ACTIVITY: Extract, from the records beneath this instruction, each line that contains the word "Prayer".

[[ RAW DATA open ]]

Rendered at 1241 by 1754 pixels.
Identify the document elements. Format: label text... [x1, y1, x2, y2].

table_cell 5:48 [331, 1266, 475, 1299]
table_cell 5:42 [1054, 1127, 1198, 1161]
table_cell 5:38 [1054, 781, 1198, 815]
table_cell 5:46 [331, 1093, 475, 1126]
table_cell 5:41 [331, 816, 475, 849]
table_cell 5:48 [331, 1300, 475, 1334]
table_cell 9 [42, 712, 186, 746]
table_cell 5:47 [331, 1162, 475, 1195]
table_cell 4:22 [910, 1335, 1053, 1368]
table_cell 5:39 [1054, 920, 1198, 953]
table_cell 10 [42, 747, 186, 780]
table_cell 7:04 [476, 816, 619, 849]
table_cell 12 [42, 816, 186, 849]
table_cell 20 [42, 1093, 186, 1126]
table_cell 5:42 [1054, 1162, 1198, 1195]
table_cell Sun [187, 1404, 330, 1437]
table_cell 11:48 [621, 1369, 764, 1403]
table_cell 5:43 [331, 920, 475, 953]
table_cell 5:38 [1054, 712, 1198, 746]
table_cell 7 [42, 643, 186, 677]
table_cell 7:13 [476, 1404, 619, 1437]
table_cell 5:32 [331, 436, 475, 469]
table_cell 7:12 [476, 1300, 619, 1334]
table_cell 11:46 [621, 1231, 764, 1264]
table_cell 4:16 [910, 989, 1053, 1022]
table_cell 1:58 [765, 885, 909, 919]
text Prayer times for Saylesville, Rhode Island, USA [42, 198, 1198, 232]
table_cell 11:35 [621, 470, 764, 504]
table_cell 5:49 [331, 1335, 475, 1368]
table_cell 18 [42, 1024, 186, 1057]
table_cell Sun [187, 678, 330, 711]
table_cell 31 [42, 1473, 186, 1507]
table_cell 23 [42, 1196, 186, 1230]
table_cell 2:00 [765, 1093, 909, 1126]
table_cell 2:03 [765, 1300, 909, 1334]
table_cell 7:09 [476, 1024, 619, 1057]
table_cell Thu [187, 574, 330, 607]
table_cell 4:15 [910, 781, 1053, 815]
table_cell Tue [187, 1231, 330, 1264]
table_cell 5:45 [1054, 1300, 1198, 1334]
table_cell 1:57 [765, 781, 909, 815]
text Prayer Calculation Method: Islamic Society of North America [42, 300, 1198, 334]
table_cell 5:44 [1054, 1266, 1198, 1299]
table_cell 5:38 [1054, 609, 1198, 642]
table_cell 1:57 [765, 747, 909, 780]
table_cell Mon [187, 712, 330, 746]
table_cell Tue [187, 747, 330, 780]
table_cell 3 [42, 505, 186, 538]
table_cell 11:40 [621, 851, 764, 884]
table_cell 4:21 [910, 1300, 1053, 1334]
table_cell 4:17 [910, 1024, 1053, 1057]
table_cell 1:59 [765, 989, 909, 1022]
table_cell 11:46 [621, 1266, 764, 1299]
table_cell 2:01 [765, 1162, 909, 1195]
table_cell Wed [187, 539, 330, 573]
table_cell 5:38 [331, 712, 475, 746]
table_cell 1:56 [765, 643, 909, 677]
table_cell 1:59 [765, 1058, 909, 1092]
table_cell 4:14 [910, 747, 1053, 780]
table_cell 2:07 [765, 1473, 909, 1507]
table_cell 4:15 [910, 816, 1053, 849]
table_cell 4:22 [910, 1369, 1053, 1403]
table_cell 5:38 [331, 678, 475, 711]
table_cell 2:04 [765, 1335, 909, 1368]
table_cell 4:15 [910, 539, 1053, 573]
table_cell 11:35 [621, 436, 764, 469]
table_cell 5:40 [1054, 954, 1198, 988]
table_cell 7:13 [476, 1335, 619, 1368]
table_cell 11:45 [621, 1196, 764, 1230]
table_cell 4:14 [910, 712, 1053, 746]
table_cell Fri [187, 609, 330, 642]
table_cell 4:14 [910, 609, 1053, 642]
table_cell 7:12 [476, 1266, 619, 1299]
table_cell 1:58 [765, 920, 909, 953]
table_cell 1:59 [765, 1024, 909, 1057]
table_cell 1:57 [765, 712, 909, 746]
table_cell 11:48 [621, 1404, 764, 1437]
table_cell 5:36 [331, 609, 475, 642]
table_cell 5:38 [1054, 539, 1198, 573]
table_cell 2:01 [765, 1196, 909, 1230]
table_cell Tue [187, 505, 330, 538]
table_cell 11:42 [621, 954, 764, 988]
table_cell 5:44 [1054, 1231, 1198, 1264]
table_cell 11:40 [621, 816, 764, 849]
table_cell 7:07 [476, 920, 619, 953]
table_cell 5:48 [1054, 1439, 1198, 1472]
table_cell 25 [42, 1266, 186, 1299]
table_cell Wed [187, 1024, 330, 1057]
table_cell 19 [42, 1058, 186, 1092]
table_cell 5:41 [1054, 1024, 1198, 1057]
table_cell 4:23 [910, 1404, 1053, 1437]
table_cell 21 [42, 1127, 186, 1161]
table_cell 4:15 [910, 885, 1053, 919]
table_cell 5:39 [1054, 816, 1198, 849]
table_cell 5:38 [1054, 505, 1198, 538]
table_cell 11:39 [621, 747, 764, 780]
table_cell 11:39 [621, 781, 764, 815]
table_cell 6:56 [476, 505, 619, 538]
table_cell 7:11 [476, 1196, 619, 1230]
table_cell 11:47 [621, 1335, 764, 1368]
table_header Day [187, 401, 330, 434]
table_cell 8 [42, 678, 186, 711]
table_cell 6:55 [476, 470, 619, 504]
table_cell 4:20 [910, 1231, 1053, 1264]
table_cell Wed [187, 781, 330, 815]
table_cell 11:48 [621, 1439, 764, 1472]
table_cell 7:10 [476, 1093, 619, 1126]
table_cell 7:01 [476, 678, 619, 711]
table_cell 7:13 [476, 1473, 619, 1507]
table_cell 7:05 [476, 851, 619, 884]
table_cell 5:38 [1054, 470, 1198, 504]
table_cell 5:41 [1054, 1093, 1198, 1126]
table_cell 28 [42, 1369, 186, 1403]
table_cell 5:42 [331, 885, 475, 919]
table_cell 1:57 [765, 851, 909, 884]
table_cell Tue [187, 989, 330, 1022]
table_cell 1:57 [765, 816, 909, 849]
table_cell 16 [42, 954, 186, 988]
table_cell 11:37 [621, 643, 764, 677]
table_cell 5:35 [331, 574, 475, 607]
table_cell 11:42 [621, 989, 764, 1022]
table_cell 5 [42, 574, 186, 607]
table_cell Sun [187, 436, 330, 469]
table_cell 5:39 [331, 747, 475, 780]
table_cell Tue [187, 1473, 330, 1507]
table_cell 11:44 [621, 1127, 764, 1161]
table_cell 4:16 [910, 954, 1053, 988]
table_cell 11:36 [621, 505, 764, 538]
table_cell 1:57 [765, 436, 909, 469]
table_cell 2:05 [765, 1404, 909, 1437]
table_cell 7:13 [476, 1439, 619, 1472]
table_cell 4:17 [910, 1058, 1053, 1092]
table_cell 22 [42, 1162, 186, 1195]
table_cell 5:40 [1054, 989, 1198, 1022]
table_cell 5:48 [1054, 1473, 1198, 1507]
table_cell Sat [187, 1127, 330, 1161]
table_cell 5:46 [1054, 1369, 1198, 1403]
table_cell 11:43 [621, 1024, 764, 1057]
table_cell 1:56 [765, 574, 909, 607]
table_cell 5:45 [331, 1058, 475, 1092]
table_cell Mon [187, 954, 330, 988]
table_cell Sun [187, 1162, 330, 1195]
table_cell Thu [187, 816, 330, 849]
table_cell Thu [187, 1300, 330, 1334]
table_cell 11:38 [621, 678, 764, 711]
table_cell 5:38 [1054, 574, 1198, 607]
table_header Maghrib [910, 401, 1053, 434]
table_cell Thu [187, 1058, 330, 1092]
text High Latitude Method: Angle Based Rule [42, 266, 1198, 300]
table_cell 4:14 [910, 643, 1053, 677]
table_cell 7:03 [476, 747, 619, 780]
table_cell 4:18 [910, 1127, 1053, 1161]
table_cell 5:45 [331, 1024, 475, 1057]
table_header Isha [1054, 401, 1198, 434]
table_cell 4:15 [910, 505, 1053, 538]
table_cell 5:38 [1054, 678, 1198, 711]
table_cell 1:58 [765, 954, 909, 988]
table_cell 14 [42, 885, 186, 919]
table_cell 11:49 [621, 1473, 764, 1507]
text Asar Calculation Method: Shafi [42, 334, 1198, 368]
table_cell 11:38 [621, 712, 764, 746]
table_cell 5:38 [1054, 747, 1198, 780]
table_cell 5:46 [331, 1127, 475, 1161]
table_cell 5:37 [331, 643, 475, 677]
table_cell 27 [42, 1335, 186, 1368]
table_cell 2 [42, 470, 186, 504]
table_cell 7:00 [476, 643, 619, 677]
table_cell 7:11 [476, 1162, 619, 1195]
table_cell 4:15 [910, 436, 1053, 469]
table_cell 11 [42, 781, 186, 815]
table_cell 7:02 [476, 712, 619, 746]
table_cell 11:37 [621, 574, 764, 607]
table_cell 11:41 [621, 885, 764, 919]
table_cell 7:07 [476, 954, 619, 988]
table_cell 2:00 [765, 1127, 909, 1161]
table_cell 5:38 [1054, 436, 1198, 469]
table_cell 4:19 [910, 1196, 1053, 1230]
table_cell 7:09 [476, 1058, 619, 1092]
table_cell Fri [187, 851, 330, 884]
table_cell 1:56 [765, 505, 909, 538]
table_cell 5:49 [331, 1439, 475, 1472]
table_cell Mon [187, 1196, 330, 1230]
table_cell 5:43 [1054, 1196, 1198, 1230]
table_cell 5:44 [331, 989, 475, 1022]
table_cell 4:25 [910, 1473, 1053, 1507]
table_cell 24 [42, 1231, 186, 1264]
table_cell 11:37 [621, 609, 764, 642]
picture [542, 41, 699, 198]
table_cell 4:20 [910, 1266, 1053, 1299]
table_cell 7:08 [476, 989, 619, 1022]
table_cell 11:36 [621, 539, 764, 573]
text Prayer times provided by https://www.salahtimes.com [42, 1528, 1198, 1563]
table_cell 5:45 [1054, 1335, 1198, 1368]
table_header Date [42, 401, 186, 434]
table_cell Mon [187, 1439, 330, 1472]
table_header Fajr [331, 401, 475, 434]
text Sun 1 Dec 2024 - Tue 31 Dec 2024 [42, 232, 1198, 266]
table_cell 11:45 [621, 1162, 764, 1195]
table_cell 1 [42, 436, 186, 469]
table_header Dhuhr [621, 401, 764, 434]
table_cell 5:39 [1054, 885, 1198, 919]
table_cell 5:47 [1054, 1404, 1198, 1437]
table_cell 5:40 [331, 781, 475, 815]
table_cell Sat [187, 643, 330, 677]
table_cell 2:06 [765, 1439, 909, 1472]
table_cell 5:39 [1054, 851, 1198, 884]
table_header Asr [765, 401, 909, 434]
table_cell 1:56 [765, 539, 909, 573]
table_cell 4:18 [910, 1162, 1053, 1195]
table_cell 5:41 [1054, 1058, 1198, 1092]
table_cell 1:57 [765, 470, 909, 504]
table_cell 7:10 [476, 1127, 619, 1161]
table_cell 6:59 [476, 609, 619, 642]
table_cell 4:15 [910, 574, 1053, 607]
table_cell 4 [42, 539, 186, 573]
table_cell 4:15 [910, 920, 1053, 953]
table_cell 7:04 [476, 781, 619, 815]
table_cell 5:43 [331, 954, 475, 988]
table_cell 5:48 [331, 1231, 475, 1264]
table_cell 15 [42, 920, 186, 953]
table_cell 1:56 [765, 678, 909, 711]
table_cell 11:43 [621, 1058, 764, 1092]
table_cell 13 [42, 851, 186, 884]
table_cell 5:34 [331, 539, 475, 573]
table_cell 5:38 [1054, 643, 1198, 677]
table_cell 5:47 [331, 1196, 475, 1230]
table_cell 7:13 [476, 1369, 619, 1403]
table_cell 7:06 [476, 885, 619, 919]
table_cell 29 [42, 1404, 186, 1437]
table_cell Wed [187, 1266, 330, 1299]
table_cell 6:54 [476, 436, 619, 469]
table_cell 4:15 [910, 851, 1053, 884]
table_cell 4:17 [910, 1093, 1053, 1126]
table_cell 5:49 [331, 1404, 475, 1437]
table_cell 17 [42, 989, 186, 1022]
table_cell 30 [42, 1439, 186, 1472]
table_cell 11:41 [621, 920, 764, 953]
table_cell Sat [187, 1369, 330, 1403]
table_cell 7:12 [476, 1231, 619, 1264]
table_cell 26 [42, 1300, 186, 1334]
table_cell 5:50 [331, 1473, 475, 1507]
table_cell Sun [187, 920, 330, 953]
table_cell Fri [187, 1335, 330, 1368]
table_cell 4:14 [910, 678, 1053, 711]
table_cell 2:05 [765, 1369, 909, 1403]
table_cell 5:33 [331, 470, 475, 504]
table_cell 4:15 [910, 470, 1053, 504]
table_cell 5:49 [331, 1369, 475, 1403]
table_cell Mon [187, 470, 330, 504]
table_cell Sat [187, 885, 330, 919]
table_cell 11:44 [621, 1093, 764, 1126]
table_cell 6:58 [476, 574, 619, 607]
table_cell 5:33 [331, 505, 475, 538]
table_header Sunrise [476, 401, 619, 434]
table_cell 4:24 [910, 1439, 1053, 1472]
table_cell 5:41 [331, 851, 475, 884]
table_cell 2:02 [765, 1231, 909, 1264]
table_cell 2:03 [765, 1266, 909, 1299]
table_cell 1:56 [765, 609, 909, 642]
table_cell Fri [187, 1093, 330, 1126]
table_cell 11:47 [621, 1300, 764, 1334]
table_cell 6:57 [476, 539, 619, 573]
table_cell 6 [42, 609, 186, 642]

[[ RAW DATA closed ]]

RESPONSE TO THE TASK:
text Prayer times for Saylesville, Rhode Island, USA [42, 198, 1198, 232]
text Prayer Calculation Method: Islamic Society of North America [42, 300, 1198, 334]
text Prayer times provided by https://www.salahtimes.com [42, 1528, 1198, 1563]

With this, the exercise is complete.